"ALICIA POPOFF," Nov 28 — Dec 22, 2005, Ken Segal Gallery, Winnipeg
"Spark 1"
Alicia Popoff, "Spark 1," 2005, acrylic on paper, 22 x 30 inches.
ALICIA POPOFF
Ken Segal Gallery, Winnipeg
Nov 28 — Dec 22, 2005
By Scott Barham
It's nice to see a show that is a show rather than a loose collection of studio orphans. Saskatoon artist Alicia Popoff's series of 28 abstract acrylics on paper are born of a concentrated block of time and effort spanning Spring to Fall 2005. The exhibition as a whole benefits from that continuity, allowing the shared palette and gesture of individual works to achieve a noticeable resonance.

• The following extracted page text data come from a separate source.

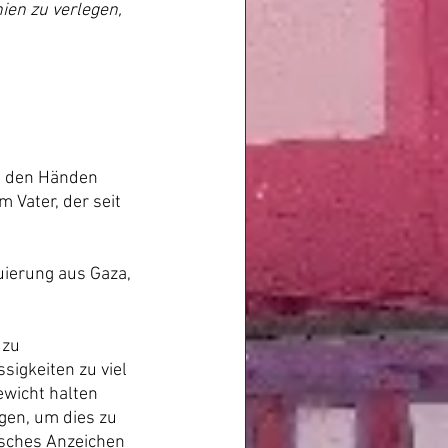
en zu verlegen, 
t den Händen 
Vater, der seit 
uierung aus Gaza, 
zu 
igkeiten zu viel 
wicht halten 
gen, um dies zu 
isches Anzeichen 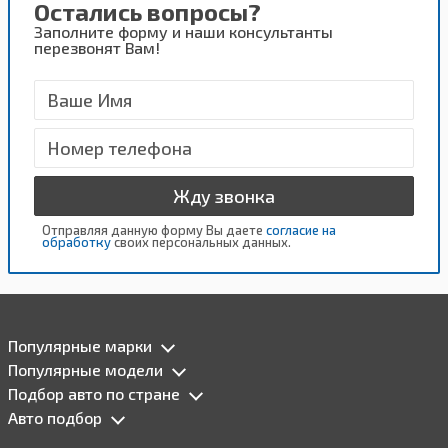
Остались вопросы?
Заполните форму и наши консультанты
перезвонят Вам!
Жду звонка
Отправляя данную форму Вы даете
согласие на
обработку
своих персональных данных.
Популярные марки
Популярные модели
Подбор авто по стране
Авто подбор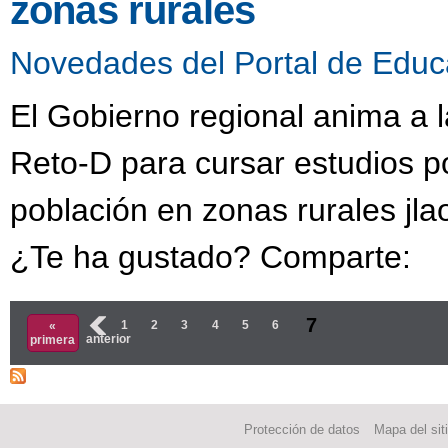
zonas rurales
Novedades del Portal de Educ
El Gobierno regional anima a la
Reto-D para cursar estudios po
población en zonas rurales jla
¿Te ha gustado? Comparte:
Páginas
7
‹
1
2
3
4
5
6
«
anterior
primera
Protección de datos
Mapa del sit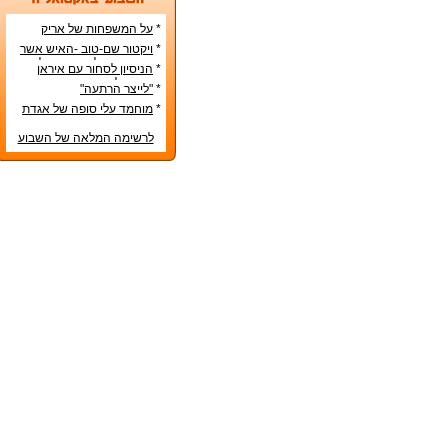
*
על המשפחות של אריק
איינשטיין ואורי זוהר
*
ויקטור שם-טוב -האיש אשר
עיצב את מפלגת השמאל
*
הניסיון לסחור עם איראן
מפ"ם
בדרכים לא-כשרות
*
"לייצר הרתעה"
*
מוחמד עלי סופה של אגדת
איגרוף
לרשימה המלאה של השבוע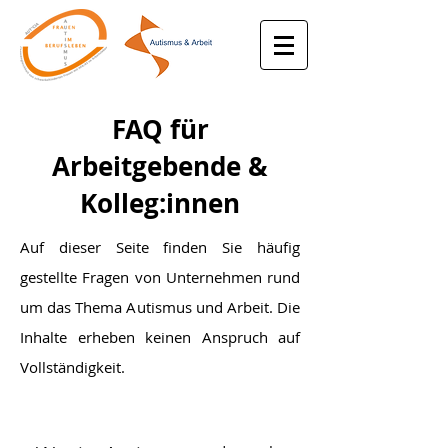
FAQ für
Arbeitgebende &
Kolleg:innen
Auf dieser Seite finden Sie häufig
gestellte Fragen von Unternehmen rund
um das Thema Autismus und Arbeit. Die
Inhalte erheben keinen Anspruch auf
Vollständigkeit.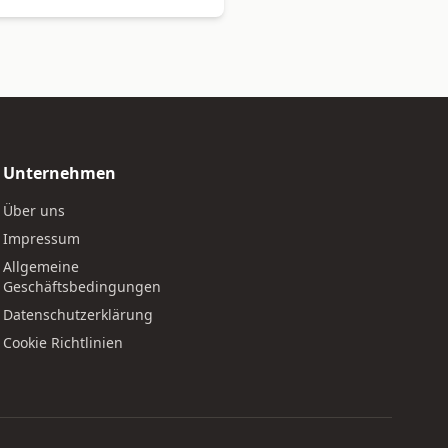
Unternehmen
Über uns
Impressum
Allgemeine
Geschäftsbedingungen
Datenschutzerklärung
Cookie Richtlinien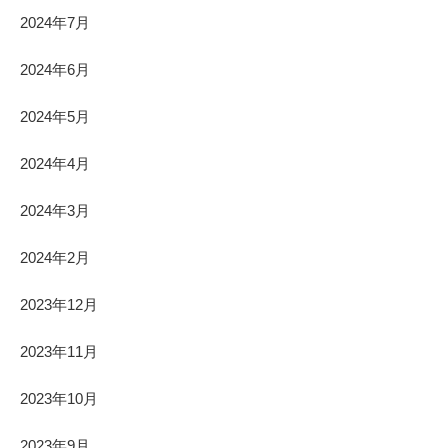
2024年7月
2024年6月
2024年5月
2024年4月
2024年3月
2024年2月
2023年12月
2023年11月
2023年10月
2023年9月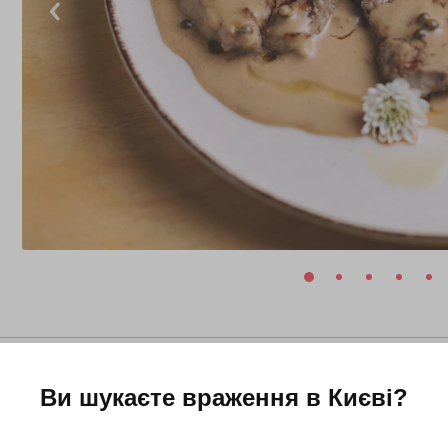
Ви шукаєте враження в
Києві
?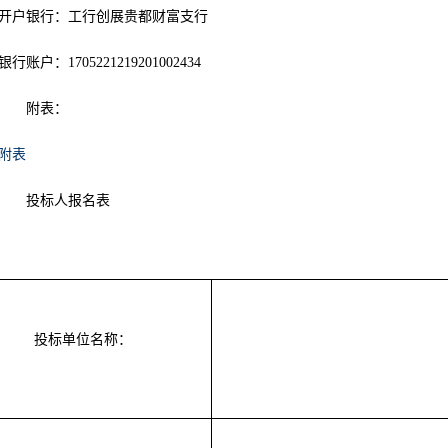
开户银行：工行创展贵都财富支行
银行账户：1705221219201002434
附表：
附表
投标人报名表
投标单位名称：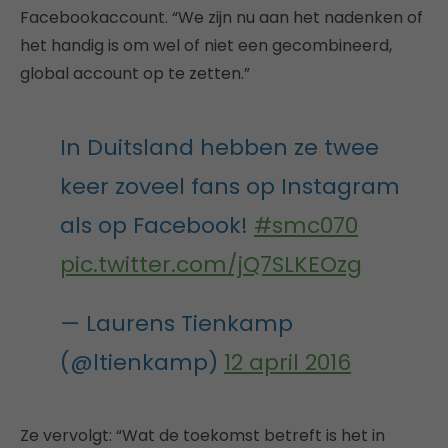
Facebookaccount. “We zijn nu aan het nadenken of
het handig is om wel of niet een gecombineerd,
global account op te zetten.”
In Duitsland hebben ze twee
keer zoveel fans op Instagram
als op Facebook!
#smc070
pic.twitter.com/jQ7SLKEOzg
— Laurens Tienkamp
(@ltienkamp)
12 april 2016
Ze vervolgt: “Wat de toekomst betreft is het in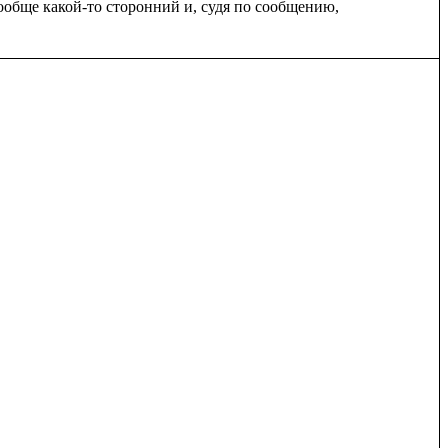
ообще какой-то сторонний и, судя по сообщению, 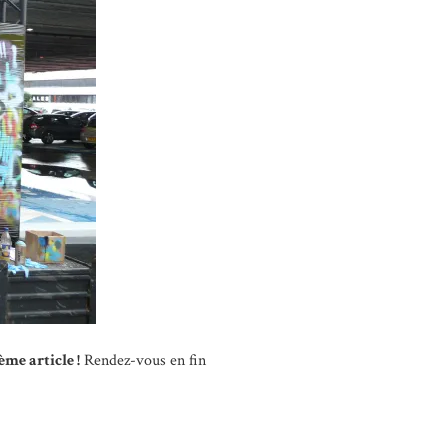
me article !
Rendez-vous en fin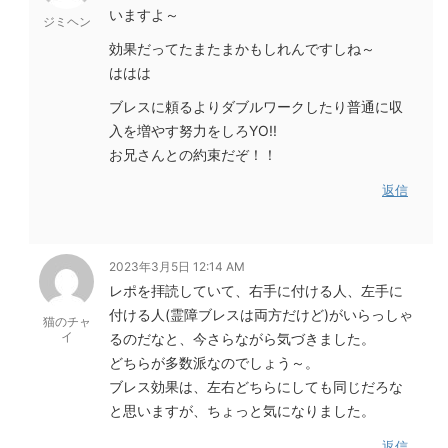
いますよ～
ジミヘン
効果だってたまたまかもしれんですしね～
ははは
ブレスに頼るよりダブルワークしたり普通に収
入を増やす努力をしろYO!!
お兄さんとの約束だぞ！！
返信
2023年3月5日 12:14 AM
レポを拝読していて、右手に付ける人、左手に
付ける人(霊障ブレスは両方だけど)がいらっしゃ
猫のチャ
イ
るのだなと、今さらながら気づきました。
どちらが多数派なのでしょう～。
ブレス効果は、左右どちらにしても同じだろな
と思いますが、ちょっと気になりました。
返信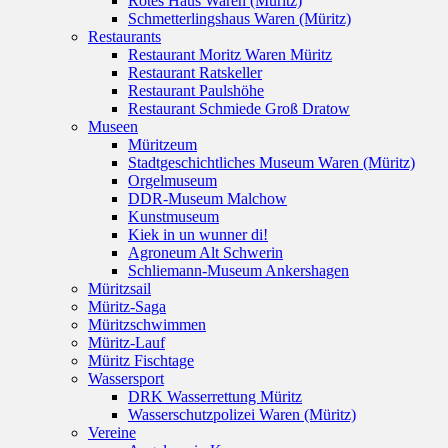
Rotes Haus Waren (Müritz)
Schmetterlingshaus Waren (Müritz)
Restaurants
Restaurant Moritz Waren Müritz
Restaurant Ratskeller
Restaurant Paulshöhe
Restaurant Schmiede Groß Dratow
Museen
Müritzeum
Stadtgeschichtliches Museum Waren (Müritz)
Orgelmuseum
DDR-Museum Malchow
Kunstmuseum
Kiek in un wunner di!
Agroneum Alt Schwerin
Schliemann-Museum Ankershagen
Müritzsail
Müritz-Saga
Müritzschwimmen
Müritz-Lauf
Müritz Fischtage
Wassersport
DRK Wasserrettung Müritz
Wasserschutzpolizei Waren (Müritz)
Vereine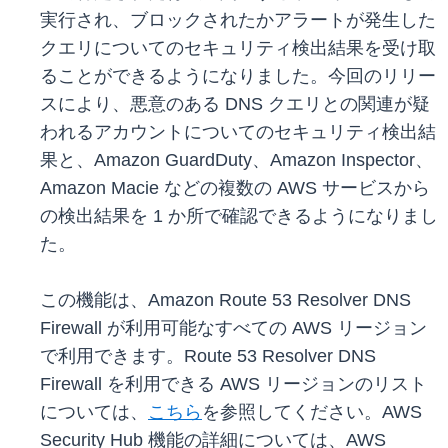
実行され、ブロックされたかアラートが発生した
クエリについてのセキュリティ検出結果を受け取
ることができるようになりました。今回のリリー
スにより、悪意のある DNS クエリとの関連が疑
われるアカウントについてのセキュリティ検出結
果と、Amazon GuardDuty、Amazon Inspector、
Amazon Macie などの複数の AWS サービスから
の検出結果を 1 か所で確認できるようになりまし
た。
この機能は、Amazon Route 53 Resolver DNS
Firewall が利用可能なすべての AWS リージョン
で利用できます。Route 53 Resolver DNS
Firewall を利用できる AWS リージョンのリスト
については、
こちら
を参照してください。AWS
Security Hub 機能の詳細については、AWS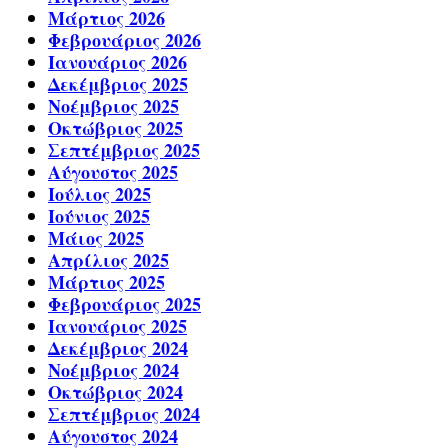
Μάρτιος 2026
Φεβρουάριος 2026
Ιανουάριος 2026
Δεκέμβριος 2025
Νοέμβριος 2025
Οκτώβριος 2025
Σεπτέμβριος 2025
Αύγουστος 2025
Ιούλιος 2025
Ιούνιος 2025
Μάιος 2025
Απρίλιος 2025
Μάρτιος 2025
Φεβρουάριος 2025
Ιανουάριος 2025
Δεκέμβριος 2024
Νοέμβριος 2024
Οκτώβριος 2024
Σεπτέμβριος 2024
Αύγουστος 2024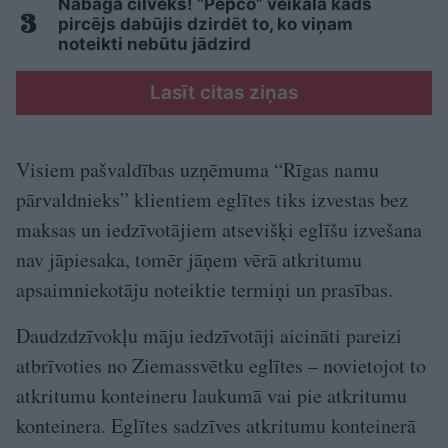
Nabaga cilvēks! “Pepco” veikalā kāds
pircējs dabūjis dzirdēt to, ko viņam
noteikti nebūtu jādzird
Lasīt citas ziņas
Visiem pašvaldības uzņēmuma “Rīgas namu
pārvaldnieks” klientiem eglītes tiks izvestas bez
maksas un iedzīvotājiem atsevišķi eglīšu izvešana
nav jāpiesaka, tomēr jāņem vērā atkritumu
apsaimniekotāju noteiktie termiņi un prasības.
Daudzdzīvokļu māju iedzīvotāji aicināti pareizi
atbrīvoties no Ziemassvētku eglītes – novietojot to
atkritumu konteineru laukumā vai pie atkritumu
konteinera. Eglītes sadzīves atkritumu konteinerā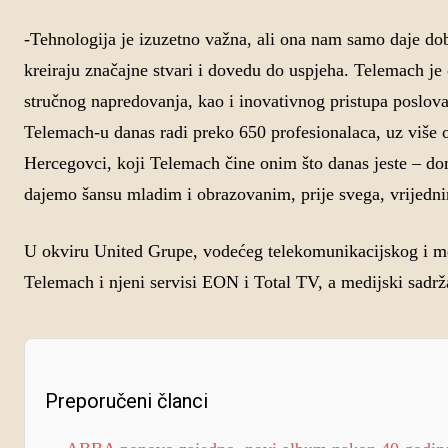
-Tehnologija je izuzetno važna, ali ona nam samo daje doba
kreiraju značajne stvari i dovedu do uspjeha. Telemach je 
stručnog napredovanja, kao i inovativnog pristupa poslovan
Telemach-u danas radi preko 650 profesionalaca, uz više 
Hercegovci, koji Telemach čine onim što danas jeste – do
dajemo šansu mladim i obrazovanim, prije svega, vrijedni
U okviru United Grupe, vodećeg telekomunikacijskog i me
Telemach i njeni servisi EON i Total TV, a medijski sadrža
Preporučeni članci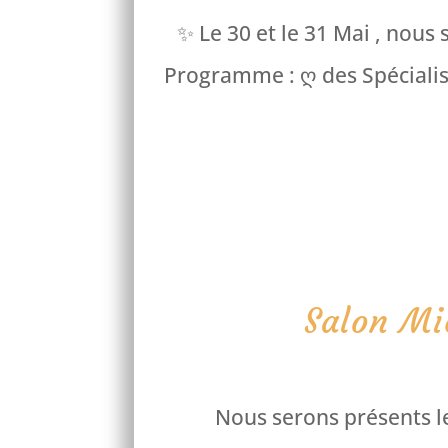
✨ Le 30 et le 31 Mai , nous
Programme : ღ des Spécialiste
Salon Mi
Nous serons présents le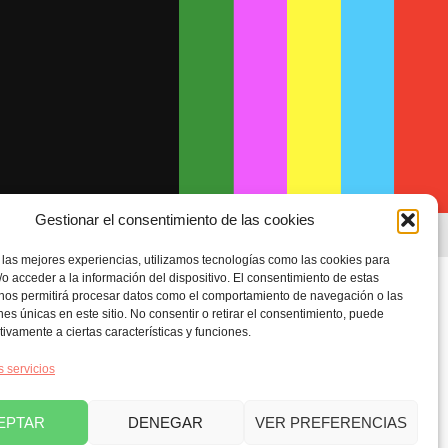
Gestionar el consentimiento de las cookies
 las mejores experiencias, utilizamos tecnologías como las cookies para
o acceder a la información del dispositivo. El consentimiento de estas
 nos permitirá procesar datos como el comportamiento de navegación o las
ones únicas en este sitio. No consentir o retirar el consentimiento, puede
tivamente a ciertas características y funciones.
s servicios
EPTAR
DENEGAR
VER PREFERENCIAS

Works on paper are finicky and demand a considered presentation. Popoff and gallery owner Ken Segal came up with the elegant solution of hanging the paintings within wide borders, permitting the paper edges to be visible as they should be when a piece is worked right to the limit. The frames present the artwork in an open, generous manner, never encroaching on the life of the painting.
Balancing muted chalky tones with punchy hot notes, these paintings are driven and accented with Popoff's cursive brushwork. It could be said that she is best where she is boldest. Usng a complex interlaced mix that welcomes yet keeps the viewer slightly off balance, Popoff operates in the kind of imaginative visual arena found in Miró or Klee paintings where shape and space assume personality, importance, mood, and emotion. At the same time, there is a tension in these pieces, an anxiousness of line that distinguishes the artist's painting process.
The iconic shapes delineated by Popoff's brushwork — painterly and subtle, suggesting communities — engage each other through her strong use of colour. The forms crowd and shoulder each other within the bounds of the 30 x 22-inch paintings. Buried beneath the surface are hints of landscape, providing a structure of depth, atmosphere, and occasional moments of lush foliage for her protagonists to interact with. On the wall, these works would never be quite static; they would present different facets of themselves over time — a welcome quality in a work of art.
The quality overall is not even, but some paintings are very good, and the number of works confirms that Popoff has survived the gauntlet of experimentation. She is careful to slide between definition and ambiguity in these paintings, never going too far in nailing down her images or intentions, and leaving things for the viewer to discover or interpret. Telling us some things but not all, she seems to be enjoying allowing others to finish her sentences.